───── Given entries ─────

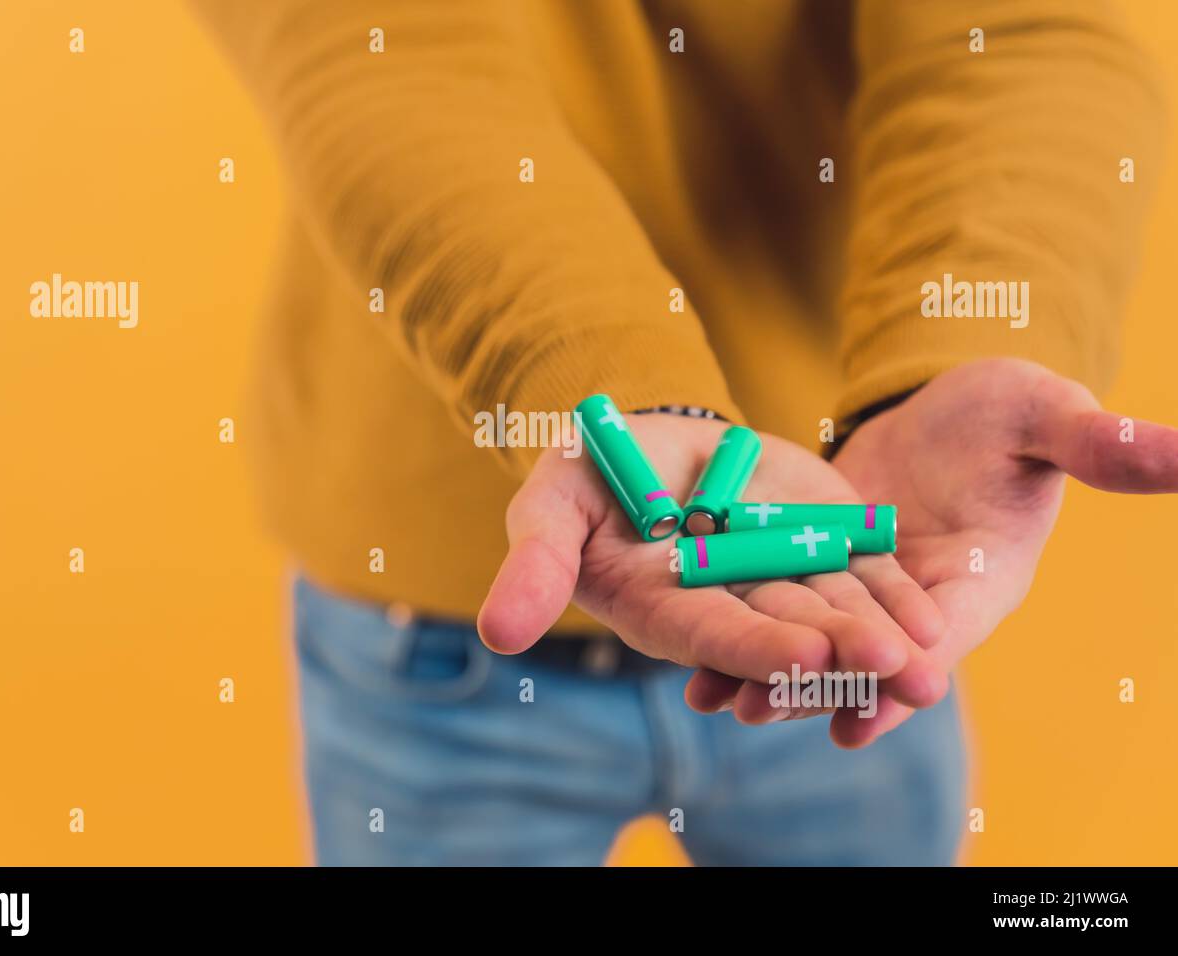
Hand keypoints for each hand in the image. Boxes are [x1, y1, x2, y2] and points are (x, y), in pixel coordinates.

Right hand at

─────
───── Given entries ─────

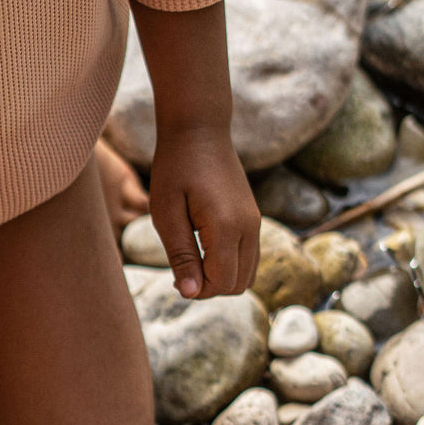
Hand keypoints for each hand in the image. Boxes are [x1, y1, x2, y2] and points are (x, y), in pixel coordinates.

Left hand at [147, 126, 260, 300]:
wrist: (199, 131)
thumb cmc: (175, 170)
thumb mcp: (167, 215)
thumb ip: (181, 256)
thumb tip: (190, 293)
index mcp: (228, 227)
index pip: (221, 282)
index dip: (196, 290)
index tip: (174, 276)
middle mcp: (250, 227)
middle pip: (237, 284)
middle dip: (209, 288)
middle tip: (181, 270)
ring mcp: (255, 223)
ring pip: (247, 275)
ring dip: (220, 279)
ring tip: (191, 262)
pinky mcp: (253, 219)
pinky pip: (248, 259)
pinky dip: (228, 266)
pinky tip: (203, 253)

─────

How to complete this task
Copy range, inclusive: the line holding "index tip: (174, 276)" to the line holding "pinky tip: (203, 253)". Reproduce exactly those lines of the records above and no others.

Solution to this exercise
index tip: (174, 276)
middle mcp: (250, 227)
middle pip: (237, 284)
middle dip: (209, 288)
middle tip: (181, 270)
ring mcp: (255, 223)
ring pip: (247, 275)
ring dip: (220, 279)
ring tip: (191, 262)
pinky mcp: (253, 219)
pinky pip: (248, 259)
pinky dip: (228, 266)
pinky tip: (203, 253)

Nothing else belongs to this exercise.